▶ [EXERCISES]:
1: In the pendrin abstract, which epithelial cell lines were transfected with the hPDS promoter reporter plasmids, and what tissue does each represent?
2: Can you condense the paragraph of the pendrin abstract that begins "Pendrin (SLC26A4), a Cl(-)/anion exchanger" into a bulleted list that keeps its main findings?

Transcriptional regulation of the pendrin gene

Pendrin (SLC26A4), a Cl(-)/anion exchanger encoded by the gene PDS, is highly expressed in the kidney, thyroid and inner ear epithelia and is essential for bicarbonate secretion/chloride reabsorption, iodide accumulation and endolymph ion balance, respectively. The molecular mechanisms controlling pendrin activity in renal, thyroid and inner ear epithelia have been the subject of recent studies. The effects of ambient pH, the hormone aldosterone and the peptide uroguanylin (UGN; the "intestinal natriuretic hormone"), known modulators of electrolyte balance, on transcription of the pendrin gene, have been investigated. Luciferase reporter plasmids containing different length fragments of the human PDS (hPDS) promoter were transfected into renal HEK293, thyroid LA2, and inner ear VOT36 epithelial cells. Acidic pH decreased and alkaline pH increased hPDS promoter activity in transfected HEK293 and VOT36, but not in LA2 cells. Aldosterone reduced hPDS promoter activity in HEK293 but had no effect in LA2 and VOT36 cells. These pH and aldosterone-induced effects on the hPDS promoter occurred within 96-bp and 89-bp regions, respectively, which likely contain distinct response elements to these modulators. Injection of UGN into mice resulted in decreased pendrin mRNA and protein expression in the kidney. Exposure of transfected HEK293 to UGN decreased hPDS promoter activity. The findings provided evidence for the presence of a UGN response element within the 96-bp region overlapping with the pH response element on the hPDS promoter. Pendrin is also expressed in airway epithelium. The cytokins interleukin 4 (IL-4) and interleukin-13 (IL-13), known regulators of airway surface function, have been shown to increase hPDS promoter activity by a STAT6-dependent mechanism. In conclusion, systemic pH, the hormone aldosterone, and the peptide UGN influence renal tubular pendrin gene expression and, perhaps, pendrin-mediated Cl(-)/HCO(3)(-) exchange at the transcriptional level. Pendrin-driven anion transport in the endolymph and at the airway surface may be regulated transcriptionally by systemic pH and IL-3/IL-4, respectively. The distinct response elements and the corresponding transcription factors mediating the effect of these modulators on the PDS promoter remain to be identified and characterized.

▶ [RAW DATA]:
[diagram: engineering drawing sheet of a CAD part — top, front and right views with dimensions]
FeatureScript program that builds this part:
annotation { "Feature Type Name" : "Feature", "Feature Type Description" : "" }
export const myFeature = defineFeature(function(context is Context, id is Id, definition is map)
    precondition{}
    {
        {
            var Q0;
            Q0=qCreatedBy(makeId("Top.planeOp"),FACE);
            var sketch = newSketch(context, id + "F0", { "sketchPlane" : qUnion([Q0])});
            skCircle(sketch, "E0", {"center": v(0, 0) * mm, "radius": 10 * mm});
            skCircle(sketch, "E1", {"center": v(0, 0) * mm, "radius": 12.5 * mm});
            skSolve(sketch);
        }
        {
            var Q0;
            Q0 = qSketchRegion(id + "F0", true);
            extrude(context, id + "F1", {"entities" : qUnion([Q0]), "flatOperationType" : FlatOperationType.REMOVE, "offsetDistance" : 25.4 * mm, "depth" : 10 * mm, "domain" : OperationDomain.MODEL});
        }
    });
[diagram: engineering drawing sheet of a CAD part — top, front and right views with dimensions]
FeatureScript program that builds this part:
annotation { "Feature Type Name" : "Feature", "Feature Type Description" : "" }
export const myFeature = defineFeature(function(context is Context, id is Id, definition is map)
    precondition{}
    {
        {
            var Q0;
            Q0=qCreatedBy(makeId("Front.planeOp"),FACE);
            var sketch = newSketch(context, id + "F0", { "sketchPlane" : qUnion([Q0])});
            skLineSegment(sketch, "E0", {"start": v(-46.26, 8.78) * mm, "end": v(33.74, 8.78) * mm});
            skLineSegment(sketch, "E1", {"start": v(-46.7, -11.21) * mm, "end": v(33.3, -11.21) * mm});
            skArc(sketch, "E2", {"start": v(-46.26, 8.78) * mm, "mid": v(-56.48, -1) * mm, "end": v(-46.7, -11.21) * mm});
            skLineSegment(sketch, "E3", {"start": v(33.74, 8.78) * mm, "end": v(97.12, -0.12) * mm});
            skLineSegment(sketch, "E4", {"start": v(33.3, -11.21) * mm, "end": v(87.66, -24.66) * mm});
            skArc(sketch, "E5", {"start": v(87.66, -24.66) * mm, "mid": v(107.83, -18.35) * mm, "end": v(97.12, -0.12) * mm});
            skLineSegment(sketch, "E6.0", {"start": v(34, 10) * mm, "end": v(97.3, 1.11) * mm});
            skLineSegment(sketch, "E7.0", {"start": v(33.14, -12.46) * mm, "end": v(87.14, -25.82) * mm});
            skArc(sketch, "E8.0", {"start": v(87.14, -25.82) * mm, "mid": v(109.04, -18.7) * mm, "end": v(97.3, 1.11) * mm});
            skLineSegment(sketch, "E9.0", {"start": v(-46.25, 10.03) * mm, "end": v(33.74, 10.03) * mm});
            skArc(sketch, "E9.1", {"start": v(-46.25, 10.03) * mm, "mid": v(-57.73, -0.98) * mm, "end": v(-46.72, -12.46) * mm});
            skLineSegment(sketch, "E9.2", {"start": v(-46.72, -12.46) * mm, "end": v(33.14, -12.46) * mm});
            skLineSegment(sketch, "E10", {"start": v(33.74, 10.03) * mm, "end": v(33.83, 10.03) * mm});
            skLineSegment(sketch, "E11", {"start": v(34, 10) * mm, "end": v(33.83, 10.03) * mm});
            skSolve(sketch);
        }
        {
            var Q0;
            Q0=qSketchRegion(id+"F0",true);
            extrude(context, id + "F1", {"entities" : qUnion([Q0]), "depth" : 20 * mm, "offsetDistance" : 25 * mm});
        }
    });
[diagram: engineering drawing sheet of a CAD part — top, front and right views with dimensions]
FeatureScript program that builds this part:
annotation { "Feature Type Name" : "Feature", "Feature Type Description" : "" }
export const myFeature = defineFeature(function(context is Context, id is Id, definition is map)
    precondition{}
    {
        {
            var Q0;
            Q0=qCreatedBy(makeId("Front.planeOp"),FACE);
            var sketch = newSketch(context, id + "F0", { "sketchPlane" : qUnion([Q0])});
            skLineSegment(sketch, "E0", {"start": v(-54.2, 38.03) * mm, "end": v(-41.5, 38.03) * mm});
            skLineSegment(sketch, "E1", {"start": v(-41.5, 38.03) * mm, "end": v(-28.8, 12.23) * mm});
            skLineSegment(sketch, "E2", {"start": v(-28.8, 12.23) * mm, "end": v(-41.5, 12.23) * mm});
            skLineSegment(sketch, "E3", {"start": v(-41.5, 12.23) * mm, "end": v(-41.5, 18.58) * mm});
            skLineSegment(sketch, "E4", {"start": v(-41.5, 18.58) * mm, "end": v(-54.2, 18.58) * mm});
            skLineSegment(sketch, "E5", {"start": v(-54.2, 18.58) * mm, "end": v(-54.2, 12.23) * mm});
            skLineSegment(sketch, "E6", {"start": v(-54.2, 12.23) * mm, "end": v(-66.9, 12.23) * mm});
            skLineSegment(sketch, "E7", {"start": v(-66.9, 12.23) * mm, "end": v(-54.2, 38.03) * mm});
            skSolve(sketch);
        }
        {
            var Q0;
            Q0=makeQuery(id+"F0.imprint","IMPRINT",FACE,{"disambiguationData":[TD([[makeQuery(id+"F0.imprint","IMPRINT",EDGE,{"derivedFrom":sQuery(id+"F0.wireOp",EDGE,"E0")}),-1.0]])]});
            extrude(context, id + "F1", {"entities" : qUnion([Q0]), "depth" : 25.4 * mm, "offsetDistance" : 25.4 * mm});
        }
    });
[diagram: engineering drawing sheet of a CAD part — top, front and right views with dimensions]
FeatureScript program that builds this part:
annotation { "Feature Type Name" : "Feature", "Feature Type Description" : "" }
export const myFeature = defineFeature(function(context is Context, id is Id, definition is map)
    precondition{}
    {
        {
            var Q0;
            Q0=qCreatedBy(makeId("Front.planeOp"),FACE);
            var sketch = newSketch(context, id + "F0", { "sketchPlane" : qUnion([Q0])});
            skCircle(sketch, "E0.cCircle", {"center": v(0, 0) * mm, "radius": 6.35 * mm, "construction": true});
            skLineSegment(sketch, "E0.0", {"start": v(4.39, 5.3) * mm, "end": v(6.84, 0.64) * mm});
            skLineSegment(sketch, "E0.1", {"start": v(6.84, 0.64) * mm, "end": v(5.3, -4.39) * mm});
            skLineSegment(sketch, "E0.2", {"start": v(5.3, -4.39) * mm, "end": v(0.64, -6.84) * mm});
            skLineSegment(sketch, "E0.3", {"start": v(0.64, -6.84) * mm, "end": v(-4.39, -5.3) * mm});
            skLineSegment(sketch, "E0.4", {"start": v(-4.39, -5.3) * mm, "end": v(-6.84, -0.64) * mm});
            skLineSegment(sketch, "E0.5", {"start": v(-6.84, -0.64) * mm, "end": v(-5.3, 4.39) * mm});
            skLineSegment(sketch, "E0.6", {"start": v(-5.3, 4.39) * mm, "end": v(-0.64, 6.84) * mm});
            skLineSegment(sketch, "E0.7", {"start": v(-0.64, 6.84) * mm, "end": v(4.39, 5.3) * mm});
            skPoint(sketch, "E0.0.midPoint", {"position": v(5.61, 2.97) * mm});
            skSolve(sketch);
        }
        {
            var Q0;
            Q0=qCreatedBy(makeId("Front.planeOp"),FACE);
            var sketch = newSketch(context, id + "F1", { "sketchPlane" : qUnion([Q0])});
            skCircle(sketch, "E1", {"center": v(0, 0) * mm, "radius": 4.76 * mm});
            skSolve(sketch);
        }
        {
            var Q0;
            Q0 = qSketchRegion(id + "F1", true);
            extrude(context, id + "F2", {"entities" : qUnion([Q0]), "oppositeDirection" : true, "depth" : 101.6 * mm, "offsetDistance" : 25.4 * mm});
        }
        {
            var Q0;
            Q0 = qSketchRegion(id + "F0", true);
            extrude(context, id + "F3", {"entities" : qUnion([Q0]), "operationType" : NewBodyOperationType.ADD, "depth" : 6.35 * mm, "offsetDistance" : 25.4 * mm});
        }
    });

▶ [RESPONSES IN ORDER]:
1:
- HEK293: renal
- LA2: thyroid
- VOT36: inner ear

2:
- **Role:** Pendrin (SLC26A4) is a Cl(-)/anion exchanger encoded by PDS.
  - It is highly expressed in kidney, thyroid and inner ear epithelia.
  - There it is essential for bicarbonate secretion/chloride reabsorption, iodide accumulation and endolymph ion balance, respectively.
  - It is also expressed in airway epithelium.
- **Method:** Luciferase reporter plasmids carrying different-length fragments of the human PDS promoter were transfected into renal HEK293, thyroid LA2 and inner ear VOT36 cells.
- **pH:** Acidic pH decreased and alkaline pH increased promoter activity in HEK293 and VOT36 cells, but not in LA2 cells. The effect lies within a 96-bp region.
- **Aldosterone:** It reduced promoter activity in HEK293 cells only. The effect lies within an 89-bp region.
- **Uroguanylin (UGN):**
  - Injection into mice decreased pendrin mRNA and protein in the kidney.
  - In HEK293 cells it decreased promoter activity.
  - A UGN response element is indicated within the 96-bp region, overlapping the pH response element.
- **IL-4 and IL-13:** They increase promoter activity by a STAT6-dependent mechanism.
- **Conclusion:** Systemic pH, aldosterone and UGN influence renal tubular pendrin gene expression at the transcriptional level. The response elements and transcription factors involved remain to be identified and characterized.